As autoridades egípcias suprimiram qualquer informação independente, consolidaram o seu controlo sobre os meios de comunicação social e reprimiram os jornalistas que ousaram desviar-se da narrativa oficial através de um catálogo de táticas repressivas. Estas incluem a detenção e acusação de dezenas de jornalistas por fazerem o seu trabalho, a censura em linha e rusgas a meios de comunicação social independentes.

  1. Diminuição do espaço cívico

A sociedade civil independente foi sufocada pela adoção da Lei repressiva n.º 149/2019, que confere às autoridades poderes excessivamente amplos sobre o registo, as atividades, o financiamento e a dissolução das ONG.

Os defensores dos direitos humanos também foram sujeitos a ataques implacáveis, incluindo ações judiciais injustas, detenções arbitrárias, proibições de viajar, congelamento de bens e outras formas de assédio.

  1. Tortura e maus-tratos

As pessoas detidas durante a repressão de Rabaa e milhares de outras pessoas definham em condições cruéis e desumanas nas prisões egípcias. Desde 2013, dezenas de pessoas morreram sob custódia, tendo sido negados cuidados de saúde ou torturadas. Entre as vítimas estão o Presidente deposto Mohamed Morsi e Essam El-Erian, figura da Irmandade Muçulmana, que morreram na prisão em 2019 e 2020, respetivamente, após anos de queixas sobre as más condições de detenção e a recusa de cuidados de saúde que foram ignoradas.

  1. Desaparecimentos forçados

As forças de segurança mantêm habitualmente incomunicáveis os acusados de envolvimento em atos de terrorismo ou manifestações e negam qualquer informação sobre o seu destino e paradeiro aos seus familiares e advogados, por períodos que vão de alguns dias a 23 meses. Durante este período, os detidos são sujeitos a tortura e outros maus-tratos e coagidos a “confessarem” ou a incriminar terceiros.

  1. Discriminação

As autoridades afirmaram respeitar e proteger os direitos das mulheres e das minorias, mas sujeitaram homens, mulheres e crianças a discriminação com base na identidade de género, orientação sexual e crenças religiosas.

  1. Impunidade

A acusação em massa de membros e apoiantes da Irmandade Muçulmana contrasta fortemente com a incapacidade de investigar e responsabilizar qualquer pessoa que tenha ordenado, planeado ou cometido violações no massacre de 14 de agosto de 2013.
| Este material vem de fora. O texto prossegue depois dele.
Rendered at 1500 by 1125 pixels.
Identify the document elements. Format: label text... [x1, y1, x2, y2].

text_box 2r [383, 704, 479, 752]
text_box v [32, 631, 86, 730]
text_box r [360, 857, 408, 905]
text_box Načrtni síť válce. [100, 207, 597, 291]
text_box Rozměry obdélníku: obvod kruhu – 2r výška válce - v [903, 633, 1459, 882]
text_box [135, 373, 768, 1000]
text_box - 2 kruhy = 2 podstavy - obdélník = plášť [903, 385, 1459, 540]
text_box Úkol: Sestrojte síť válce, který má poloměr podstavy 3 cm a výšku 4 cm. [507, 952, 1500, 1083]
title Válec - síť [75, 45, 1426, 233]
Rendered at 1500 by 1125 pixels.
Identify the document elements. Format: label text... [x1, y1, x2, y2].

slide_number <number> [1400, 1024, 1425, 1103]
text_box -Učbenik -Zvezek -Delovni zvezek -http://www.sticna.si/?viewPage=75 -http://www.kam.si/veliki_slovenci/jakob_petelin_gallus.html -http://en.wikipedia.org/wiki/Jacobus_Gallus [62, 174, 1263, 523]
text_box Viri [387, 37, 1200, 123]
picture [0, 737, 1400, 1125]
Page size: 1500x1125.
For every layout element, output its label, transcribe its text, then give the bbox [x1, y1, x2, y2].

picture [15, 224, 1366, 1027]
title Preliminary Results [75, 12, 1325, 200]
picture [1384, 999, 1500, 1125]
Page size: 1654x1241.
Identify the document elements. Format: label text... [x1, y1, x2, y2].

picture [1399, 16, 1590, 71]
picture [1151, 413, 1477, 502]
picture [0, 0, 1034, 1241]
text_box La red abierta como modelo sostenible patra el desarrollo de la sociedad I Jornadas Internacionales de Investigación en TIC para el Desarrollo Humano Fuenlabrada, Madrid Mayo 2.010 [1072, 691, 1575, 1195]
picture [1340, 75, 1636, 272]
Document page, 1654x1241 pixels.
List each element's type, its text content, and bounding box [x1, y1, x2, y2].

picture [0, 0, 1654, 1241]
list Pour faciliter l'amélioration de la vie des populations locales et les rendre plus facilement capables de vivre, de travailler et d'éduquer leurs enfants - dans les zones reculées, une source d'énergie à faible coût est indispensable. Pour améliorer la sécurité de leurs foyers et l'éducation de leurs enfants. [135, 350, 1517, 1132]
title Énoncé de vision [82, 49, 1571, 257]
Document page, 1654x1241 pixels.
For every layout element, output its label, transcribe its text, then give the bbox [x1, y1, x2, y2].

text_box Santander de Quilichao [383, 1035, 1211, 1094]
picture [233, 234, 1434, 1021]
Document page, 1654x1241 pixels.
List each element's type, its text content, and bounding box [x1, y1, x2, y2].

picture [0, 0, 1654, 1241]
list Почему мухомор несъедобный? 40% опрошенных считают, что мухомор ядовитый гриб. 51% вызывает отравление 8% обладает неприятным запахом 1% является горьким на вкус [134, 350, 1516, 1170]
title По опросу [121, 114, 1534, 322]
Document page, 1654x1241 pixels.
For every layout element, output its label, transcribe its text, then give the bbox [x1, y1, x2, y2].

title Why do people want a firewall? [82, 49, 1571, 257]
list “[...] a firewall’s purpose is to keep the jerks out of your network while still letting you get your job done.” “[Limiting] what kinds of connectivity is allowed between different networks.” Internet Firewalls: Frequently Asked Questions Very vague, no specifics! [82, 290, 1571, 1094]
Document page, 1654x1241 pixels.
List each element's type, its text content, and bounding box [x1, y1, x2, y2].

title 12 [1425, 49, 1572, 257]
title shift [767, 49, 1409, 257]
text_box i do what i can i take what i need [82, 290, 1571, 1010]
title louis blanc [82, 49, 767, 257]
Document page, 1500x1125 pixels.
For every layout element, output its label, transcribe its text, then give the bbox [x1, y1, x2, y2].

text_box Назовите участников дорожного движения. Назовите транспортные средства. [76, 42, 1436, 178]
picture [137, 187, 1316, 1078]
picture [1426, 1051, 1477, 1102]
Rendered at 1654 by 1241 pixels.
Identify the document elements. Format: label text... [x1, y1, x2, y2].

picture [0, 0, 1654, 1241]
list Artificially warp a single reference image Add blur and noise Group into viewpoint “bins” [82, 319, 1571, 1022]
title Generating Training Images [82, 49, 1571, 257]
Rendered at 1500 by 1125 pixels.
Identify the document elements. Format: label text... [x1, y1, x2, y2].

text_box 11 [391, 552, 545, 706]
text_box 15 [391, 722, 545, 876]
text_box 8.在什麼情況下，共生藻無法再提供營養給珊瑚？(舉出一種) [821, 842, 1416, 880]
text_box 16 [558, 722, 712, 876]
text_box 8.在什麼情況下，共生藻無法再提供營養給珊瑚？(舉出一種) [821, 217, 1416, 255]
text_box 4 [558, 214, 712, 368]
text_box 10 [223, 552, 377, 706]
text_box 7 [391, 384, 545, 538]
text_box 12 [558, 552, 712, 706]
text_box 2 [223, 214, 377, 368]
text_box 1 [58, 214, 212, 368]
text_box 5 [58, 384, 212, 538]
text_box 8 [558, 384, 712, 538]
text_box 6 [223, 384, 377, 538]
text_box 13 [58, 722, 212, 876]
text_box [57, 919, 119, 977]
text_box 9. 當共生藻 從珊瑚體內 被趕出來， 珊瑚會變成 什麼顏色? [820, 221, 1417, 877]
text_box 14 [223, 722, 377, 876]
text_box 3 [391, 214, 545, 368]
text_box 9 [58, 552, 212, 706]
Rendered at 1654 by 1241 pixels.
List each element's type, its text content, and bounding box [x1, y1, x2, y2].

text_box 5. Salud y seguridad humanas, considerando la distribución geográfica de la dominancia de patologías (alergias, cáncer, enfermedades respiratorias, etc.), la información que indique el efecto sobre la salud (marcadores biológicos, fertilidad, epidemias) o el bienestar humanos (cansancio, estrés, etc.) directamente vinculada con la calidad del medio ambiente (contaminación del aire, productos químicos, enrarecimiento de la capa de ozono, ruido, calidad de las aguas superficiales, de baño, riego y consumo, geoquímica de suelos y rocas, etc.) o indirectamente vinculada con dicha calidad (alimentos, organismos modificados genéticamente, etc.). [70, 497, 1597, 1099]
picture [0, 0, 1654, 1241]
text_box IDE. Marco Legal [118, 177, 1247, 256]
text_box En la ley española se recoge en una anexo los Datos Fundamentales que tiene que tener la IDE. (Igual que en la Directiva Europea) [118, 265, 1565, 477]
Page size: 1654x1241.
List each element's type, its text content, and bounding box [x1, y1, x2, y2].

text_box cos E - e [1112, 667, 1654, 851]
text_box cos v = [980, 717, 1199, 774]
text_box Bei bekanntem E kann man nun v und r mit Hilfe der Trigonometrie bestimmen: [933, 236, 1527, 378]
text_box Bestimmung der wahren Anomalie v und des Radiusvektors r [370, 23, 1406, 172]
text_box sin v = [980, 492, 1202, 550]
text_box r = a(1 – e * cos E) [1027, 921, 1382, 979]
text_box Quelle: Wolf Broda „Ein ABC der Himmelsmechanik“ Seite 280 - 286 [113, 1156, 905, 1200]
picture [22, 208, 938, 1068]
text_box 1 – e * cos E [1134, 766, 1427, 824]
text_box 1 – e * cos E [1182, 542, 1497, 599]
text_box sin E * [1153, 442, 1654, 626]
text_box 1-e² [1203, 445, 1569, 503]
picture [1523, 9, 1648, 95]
Uma comissão de inquérito criada pelo então presidente interino Adly Mansour, em dezembro de 2013 concluiu que os líderes das mnaifestações eram os culpados pelos assassinatos em Rabaa e absolveu as forças de segurança da responsabilidade. A impunidade foi ainda reforçada depois de o Presidente egípcio Adel Fattah al-Sisi ter ratificado uma lei em 2018 que concede imunidade de acusação aos principais líderes militares.

“O triste aniversário de hoje deve recordar à comunidade internacional a necessidade desesperada de criar vias significativas para a responsabilização, como a criação de um mecanismo de monitorização e informação sobre a situação dos direitos humanos no Egito no Conselho dos Direitos Humanos da ONU”, disse Philip Luther.

“Os Estados devem também pressionar as autoridades egípcias, em público e em privado, para que libertem milhares de críticos e opositores detidos arbitrariamente, incluindo os que têm ligações à Irmandade Muçulmana”, conclui.